I see Canny. that’s a newbie trap. discard it in this instance and avoid it in general. there is no solution in that direction.
this looks like a picking task for a robot with suction cups.
if you want industrial performance, you’ll need to deploy ML/DL/AI. nothing less will do. those things are hard to make out with just image processing or anything that doesn’t have some amount of ML in it.
get some neural network to learn to point out the boards. best results if modeled as instance segmentation.
that task should be fairly easy to generate abundant synthetic training data for. boards are just textured boxes laying on top of each other. get someone to poke a 3D engine (unreal or unity or blender) to generate convincingly lit scenes with those things “strewn” around.
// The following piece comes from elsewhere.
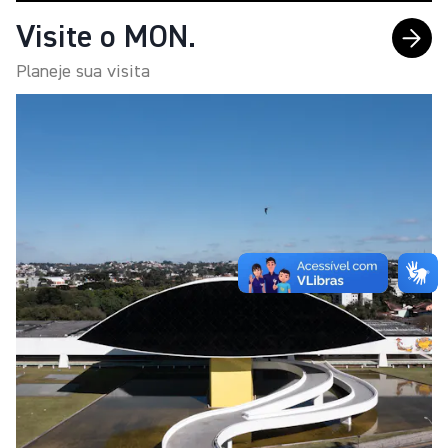
Visite o MON.
Planeje sua visita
if you wanted to cheat, your first step would be to instruct workers to slap those labels in the middle of each board, and then to suck them up on their labels. those labels are probably easier to detect and locate. I see barcodes, and the form has a fairly rigid appearance.
another approach I’ve seen uses a laser scanner to obtain 3D surface information. then, planes are extracted from that point cloud (likely with traditional algorithms, not ML). you would hope that each plane is one board… but if boards butt up against each other, multiple boards might be seen as a single board. that would result in a picking center straddling two boards.
a ML/DL/AI approach should benefit from 3D information over just visual information. you should never rely on pure geometry (point clouds).